** RECORDED INFORMATION follows **
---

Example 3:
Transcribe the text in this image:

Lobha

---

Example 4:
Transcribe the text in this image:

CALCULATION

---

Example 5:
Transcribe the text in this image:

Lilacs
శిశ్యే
** End of RECORDED INFORMATION **
** RECORDED INFORMATION follows **
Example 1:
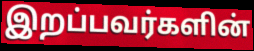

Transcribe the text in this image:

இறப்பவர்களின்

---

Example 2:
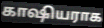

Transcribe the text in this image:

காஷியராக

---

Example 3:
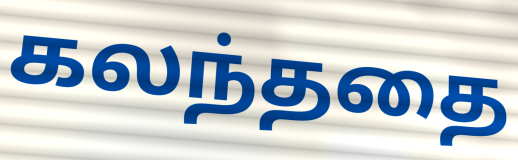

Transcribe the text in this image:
** End of RECORDED INFORMATION **
◆ **WHAT YOU NEED TO DO**: For the string "Example", show each line of the listing where it appears.

◆ **ANSWER BOX**:
Example 3:
Example 4:
Example 5:
Example 1:
Example 2:
Example 3:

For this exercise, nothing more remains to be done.